Merry Summer Solstice!

Merry Summer Solstice!
El Sol

Wednesday, February 8, 2012

Three poems for St. Valentine's Day, in a PoMo Way

The Quiet World

In an effort to get people to look
into each other's eyes more,
and also to appease the mutes,
the government has decided
to allot each person exactly one hundred
and sixty-seven words, per day.

When the phone rings, I put it to my ear
without saying hello. In the restaurant
I point at chicken noodle soup.
I am adjusting well to the new way.

Late at night, I call my long distance lover,
proudly say I only used fifty-nine today.
I saved the rest for you.

When she doesn't respond,
I know she's used up all her words,
so I slowly whisper I love you
thirty-two and a third times.
After that, we just sit on the line
and listen to each other breathe.

Jeffrey McDaniel

***********
Commemoration

They made love among the hazel shrubs
beneath the suns of dew,
entangling in their hair
a leafy residue.

Heart of the swallow
have mercy on them.

They knelt down by the lake,
combed out the earth and leaves,
and fish swam to the water's edge
shimmering like stars.

Heart of the swallow
have mercy on them.

The reflections of trees were steaming
off the rippling waves.
O swallow let this memory
forever be engraved.

O swallow, thorn of clouds,
anchor of the air,
Icarus improved,
Assumption in formal wear,

O swallow, the calligrapher,
timeless second hand,
early ornithogothic,
a crossed eye in the sky,

O swallow, pointed silence,
mourning full of joy,
halo over lovers,
have mercy on them.



Wislawa Szymborska
(1923-2012)

translated by Joanna Trzeciak 

***********
Littlefoot, 19, [This is the bird hour]  


19

This is the bird hour, peony blossoms falling bigger than wren hearts
On the cutting border's railroad ties,
Sparrows and other feathery things
Homing from one hedge to the next,
                                                    late May, gnat-floating evening.

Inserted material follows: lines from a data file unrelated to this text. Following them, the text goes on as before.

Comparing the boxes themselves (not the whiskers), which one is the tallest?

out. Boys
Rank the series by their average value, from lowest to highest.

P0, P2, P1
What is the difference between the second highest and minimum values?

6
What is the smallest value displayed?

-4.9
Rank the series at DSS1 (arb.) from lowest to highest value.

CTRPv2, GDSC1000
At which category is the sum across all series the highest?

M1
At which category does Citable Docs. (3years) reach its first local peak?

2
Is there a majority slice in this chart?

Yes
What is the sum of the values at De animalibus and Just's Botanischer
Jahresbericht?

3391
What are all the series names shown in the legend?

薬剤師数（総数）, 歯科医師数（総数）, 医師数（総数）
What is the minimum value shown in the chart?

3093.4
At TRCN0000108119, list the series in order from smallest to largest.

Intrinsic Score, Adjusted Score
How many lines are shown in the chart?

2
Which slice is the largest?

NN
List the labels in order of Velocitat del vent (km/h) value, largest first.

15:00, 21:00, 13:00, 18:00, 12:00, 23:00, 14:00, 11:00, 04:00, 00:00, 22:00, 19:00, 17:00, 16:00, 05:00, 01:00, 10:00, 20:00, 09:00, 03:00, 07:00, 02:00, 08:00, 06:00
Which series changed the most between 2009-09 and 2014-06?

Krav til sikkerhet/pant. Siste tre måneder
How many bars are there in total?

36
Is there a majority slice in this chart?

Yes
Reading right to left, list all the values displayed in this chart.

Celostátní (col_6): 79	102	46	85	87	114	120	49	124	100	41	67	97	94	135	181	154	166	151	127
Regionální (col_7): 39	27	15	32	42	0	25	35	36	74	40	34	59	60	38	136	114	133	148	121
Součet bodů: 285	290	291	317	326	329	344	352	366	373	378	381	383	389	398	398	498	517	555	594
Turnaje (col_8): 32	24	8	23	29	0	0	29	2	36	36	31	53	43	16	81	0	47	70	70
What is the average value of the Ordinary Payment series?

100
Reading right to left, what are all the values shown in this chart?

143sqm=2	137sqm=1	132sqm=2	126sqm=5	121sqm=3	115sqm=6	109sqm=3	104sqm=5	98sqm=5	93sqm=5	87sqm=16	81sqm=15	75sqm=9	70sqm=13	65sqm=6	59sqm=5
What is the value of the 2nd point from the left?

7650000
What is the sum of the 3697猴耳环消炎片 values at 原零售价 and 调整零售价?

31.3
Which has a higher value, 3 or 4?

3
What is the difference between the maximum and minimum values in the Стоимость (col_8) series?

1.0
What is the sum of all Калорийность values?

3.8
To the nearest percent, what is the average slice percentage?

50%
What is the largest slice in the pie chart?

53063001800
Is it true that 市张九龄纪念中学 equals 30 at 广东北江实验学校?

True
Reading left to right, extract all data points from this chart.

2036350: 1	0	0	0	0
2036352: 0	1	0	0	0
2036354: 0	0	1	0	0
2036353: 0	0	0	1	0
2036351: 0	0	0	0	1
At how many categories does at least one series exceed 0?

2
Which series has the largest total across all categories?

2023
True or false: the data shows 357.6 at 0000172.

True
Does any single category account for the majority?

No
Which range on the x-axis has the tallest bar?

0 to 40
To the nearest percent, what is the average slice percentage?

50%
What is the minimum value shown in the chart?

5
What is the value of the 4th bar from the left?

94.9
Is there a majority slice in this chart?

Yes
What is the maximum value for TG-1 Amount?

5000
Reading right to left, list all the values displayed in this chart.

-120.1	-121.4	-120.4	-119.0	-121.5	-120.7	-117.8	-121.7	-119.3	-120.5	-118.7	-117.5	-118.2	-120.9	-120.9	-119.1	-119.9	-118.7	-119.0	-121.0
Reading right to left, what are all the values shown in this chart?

Is love stronger than unlove?
                                         Only the unloved know.
And the mockingbird, whose heart is cloned and colorless.

And who's this tiny chirper,
                         lost in the loose leaves of the weeping cherry tree?
His song is not more than three feet off the ground, and singular,
And going nowhere.
Listen. It sounds a lot like you, hermane.
                                                           It sounds like me.